Please say how many lines of the entries below contain the word "hand", and leave out everything else.

________________

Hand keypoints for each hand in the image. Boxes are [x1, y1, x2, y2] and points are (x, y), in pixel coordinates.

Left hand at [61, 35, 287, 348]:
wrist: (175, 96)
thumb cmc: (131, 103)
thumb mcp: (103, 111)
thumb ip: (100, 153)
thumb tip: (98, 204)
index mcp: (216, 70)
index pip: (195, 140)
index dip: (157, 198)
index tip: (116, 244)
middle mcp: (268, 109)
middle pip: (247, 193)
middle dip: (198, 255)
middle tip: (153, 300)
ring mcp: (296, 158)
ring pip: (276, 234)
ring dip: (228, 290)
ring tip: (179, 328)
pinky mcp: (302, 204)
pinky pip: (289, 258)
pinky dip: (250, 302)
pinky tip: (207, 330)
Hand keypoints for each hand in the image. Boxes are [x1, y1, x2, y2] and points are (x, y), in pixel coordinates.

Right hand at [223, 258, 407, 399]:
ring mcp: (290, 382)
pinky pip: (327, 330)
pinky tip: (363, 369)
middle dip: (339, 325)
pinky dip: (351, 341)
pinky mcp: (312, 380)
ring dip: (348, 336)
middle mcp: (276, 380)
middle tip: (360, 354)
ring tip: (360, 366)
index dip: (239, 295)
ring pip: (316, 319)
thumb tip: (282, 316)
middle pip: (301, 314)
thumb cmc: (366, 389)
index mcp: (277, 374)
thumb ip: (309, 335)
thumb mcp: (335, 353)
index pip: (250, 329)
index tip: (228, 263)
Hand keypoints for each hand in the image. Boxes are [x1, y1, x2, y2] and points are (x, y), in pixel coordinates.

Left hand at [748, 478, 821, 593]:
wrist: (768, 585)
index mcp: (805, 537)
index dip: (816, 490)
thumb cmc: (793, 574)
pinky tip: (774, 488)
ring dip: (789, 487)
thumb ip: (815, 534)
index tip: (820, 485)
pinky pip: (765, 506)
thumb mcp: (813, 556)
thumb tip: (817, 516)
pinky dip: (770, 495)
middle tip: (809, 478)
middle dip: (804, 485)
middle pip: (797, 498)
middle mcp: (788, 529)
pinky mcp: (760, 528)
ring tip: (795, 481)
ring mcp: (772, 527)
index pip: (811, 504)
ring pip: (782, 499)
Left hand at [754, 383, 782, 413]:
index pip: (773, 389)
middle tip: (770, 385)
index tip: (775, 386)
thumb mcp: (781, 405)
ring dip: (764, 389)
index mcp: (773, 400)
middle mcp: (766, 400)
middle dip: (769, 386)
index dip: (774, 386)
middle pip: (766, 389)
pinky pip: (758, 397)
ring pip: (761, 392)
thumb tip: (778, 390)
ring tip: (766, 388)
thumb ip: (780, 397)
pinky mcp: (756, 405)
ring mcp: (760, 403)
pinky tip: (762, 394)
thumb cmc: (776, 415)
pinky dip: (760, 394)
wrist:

________________

• [Expected output] 7